We commit to disagree with respect and love, we commit to love all persons and, above all, we pledge to seek God’s will. With regard to homosexuality, as with so many other issues, United Methodists adopt the attitude of John Wesley who once said, “Though we cannot think alike, may we not love alike? May we not be of one heart, though we are not of one opinion? Without all doubt, we may.” The final answer was “we may not”: the petition was voted down, 53% to 47%.
I want to close by telling a story about the son of a friend who attended our church for a brief time. Later he attended a praise service at another United Methodist church with my wife & me. Each week during the prayer time, a certain woman gave an impassioned prayer to save the church from the sin of homosexuality, to defeat the evil of gay marriage, and so on. I don’t remember what all she said, but I always responded with a plea that God would teach us all to love each other.
It wasn’t enough. You see, my friend’s son is gay, though few knew it. He stuck it out for a few weeks, and then he quit going. So far as I know he has never returned to a church. I feel that I failed him, though I’m still not sure what else I should have done. That woman’s judgmental words drove him away from God. Jesus said that it is better to tie a millstone around your neck and be drowned in the sea, rather than cause one of these children to stumble. I’m sure that woman has no idea of the evil her words accomplished.
And yet, this has been the ministry of most of the Christian church to the gays and lesbians among us for many years.

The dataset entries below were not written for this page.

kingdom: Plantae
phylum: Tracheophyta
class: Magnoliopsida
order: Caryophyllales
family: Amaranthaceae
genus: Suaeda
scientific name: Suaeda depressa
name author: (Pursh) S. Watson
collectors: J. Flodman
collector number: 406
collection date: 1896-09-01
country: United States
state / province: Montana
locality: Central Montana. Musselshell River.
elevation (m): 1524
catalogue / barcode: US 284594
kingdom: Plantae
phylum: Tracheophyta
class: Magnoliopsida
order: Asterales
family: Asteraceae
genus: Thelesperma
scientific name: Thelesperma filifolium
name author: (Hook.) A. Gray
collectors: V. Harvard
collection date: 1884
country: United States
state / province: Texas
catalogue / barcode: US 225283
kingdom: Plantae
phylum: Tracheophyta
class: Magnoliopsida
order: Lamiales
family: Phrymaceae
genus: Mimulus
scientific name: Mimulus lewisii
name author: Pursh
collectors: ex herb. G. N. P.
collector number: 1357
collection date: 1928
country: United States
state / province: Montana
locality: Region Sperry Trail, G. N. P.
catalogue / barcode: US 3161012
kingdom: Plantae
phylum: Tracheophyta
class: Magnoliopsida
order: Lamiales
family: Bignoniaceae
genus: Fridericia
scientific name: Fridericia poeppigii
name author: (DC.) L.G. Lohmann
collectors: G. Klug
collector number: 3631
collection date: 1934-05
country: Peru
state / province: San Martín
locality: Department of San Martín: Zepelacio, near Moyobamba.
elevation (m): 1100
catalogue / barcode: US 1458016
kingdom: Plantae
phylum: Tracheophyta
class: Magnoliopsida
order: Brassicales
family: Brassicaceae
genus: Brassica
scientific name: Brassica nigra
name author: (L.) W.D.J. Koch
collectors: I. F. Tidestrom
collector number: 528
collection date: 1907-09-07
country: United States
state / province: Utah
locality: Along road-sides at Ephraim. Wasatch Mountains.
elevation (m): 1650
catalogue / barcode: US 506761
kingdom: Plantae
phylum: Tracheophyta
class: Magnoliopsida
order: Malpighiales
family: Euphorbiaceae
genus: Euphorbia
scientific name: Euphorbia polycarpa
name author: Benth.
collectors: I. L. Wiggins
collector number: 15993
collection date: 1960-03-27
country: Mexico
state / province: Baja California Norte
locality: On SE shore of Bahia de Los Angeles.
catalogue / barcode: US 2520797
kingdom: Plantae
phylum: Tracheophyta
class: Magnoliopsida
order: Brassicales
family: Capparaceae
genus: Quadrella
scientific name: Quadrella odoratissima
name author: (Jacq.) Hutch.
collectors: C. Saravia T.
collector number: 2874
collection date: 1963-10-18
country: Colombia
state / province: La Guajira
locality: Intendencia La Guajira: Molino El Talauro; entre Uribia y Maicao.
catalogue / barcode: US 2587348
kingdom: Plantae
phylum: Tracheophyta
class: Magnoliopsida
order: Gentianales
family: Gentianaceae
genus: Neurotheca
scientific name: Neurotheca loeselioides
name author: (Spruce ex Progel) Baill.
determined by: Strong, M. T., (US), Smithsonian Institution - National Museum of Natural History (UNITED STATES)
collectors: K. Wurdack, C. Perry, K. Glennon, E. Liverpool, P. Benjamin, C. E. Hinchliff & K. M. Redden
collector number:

But there are other choices. A year ago last July, my wife and I visited the church we attended when I was in grad school. We learned that it had become a “Reconciling Congregation”. Such a United Methodist church welcomes all people, explicitly including people of all sexual orientations and gender identities. The goal of the reconciling movement is to transform our Church and world into the full expression of Christ’s inclusive love.
For today, I ask that we accept Adam Hamilton’s petition that we commit to disagree on the issue of homosexuality with respect and love. I ask that we reflect on the ways our words and actions may turn people away from God, and commit to love all persons as Christ loves them. I pray that this church may be a place of welcome for all God’s children. And what we pray here on earth, may God establish in heaven. Amen.